A single session on DexterOS gave my GoPiGo3 robot, Carl, nearly an extra hour of playtime.
For the last year Carl has been “alive” 24/7 in roughly month long sessions between reboots or emergency safety shutdowns. When Carl sees his batteries are full, he gets off the charging dock to start a playtime. When Carl sees the batteries get down to 8.1volts, (egpg.volt() value, the actual voltage is 0.6v higher), he ends playtime by getting back on his charging dock.
When his latest set of (Eneloop 1900mAH NiMH) batteries were new, playtimes were 6.4 hours long. After 250 playtime - charge time cycles his playtime had dropped to 5.5 hours or 86% of his original playtimes.
Carl has been running Raspbian For Robots since his very first hour, but I wanted to explore DexterOS and Bloxter. I only have one GoPiGo3, so this week I shut him down and booted “his body” up on DexterOS for a few hours. Afterwards, I left him on the charger, in the shutdown state, until the batteries were fully charged.
I restored Carl’s R4R brain (SD card) to his body and started him back up while sitting on the charging dock. Eventually Carl announced he was getting off the dock, and began his first “after an out-of-body experience” playtime.
Surprise! His playtime was 6.4 hours as it was for the first 125 playtimes on this battery set. He has had two more 6.4 hour playtimes since, and is enjoying the extra 54 minutes playtime while it lasts.
Taking a swim in DexterOS proved to be a “fountain of youth” for Carl.
I suspect it had nothing to do with DexterO/S, (though it would be nice were it true!), rather I think it had more to do with being on the dock, in the shut-down state, after a period of play.
One important question is: How far down the discharge curve were the batteries when you placed Carl back on the dock while powered down?
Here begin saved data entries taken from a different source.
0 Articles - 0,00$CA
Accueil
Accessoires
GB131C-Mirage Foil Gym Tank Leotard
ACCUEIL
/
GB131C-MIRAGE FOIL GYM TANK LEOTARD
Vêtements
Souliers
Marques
That might be important to know.
Depending on the intelligence of the charger being used, the final charging state is something like a “maintenance”, “float”, or “trickle-charge” condition where the charger supplies a minimal amount of charging potential to keep the battery “topped-up” - and the definition of a “full” charge is usually not absolutely full. Actually “fully charged” is usually defined as somewhere between 90 and 95% of totally, absolutely, completely charged.
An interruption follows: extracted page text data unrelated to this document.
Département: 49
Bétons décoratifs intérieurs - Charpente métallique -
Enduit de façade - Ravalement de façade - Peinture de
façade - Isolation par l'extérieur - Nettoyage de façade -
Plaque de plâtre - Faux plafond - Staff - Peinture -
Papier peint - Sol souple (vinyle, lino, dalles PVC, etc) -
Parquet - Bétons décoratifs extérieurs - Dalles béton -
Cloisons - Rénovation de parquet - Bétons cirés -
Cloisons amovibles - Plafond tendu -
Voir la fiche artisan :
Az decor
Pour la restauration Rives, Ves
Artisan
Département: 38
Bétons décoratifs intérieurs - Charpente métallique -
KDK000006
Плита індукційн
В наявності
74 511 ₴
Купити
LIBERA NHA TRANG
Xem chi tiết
By placing Carl on the charger while “asleep”, (i.e. drawing zero power), the batteries may have - finally - gotten closer to 100% fully charged, and may have “reset” their useful capacity.
Various sources say different things, but there is a school of thought that claims that NiMH batteries still have some of the “memory” issues that plague NiCad cells - and that an occasional deep discharge followed by a deep charge can restore the batteries ability to charge to its fullest capacity.
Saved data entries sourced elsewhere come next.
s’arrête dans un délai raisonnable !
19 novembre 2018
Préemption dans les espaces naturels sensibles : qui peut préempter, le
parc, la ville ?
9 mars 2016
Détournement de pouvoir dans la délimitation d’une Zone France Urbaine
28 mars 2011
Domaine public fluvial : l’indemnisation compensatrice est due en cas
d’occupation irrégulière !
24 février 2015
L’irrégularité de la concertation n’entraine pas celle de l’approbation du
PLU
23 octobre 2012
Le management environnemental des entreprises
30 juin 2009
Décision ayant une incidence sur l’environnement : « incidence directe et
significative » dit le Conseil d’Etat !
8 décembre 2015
An experiment to try the next time Carl’s play-times begin to shrink:
Wait for Carl to “get hungry” and want a re-charge.
Put Carl to sleep. (i.e. Fully shut down)
Disconnect the batteries from the GoPiGo itself.
Charge the batteries for at least the required full-charge interval.
Reconnect everything, wake Carl up, and measure the play-time.
You may discover that the occasional deep-charge helps restore the batteries runtime.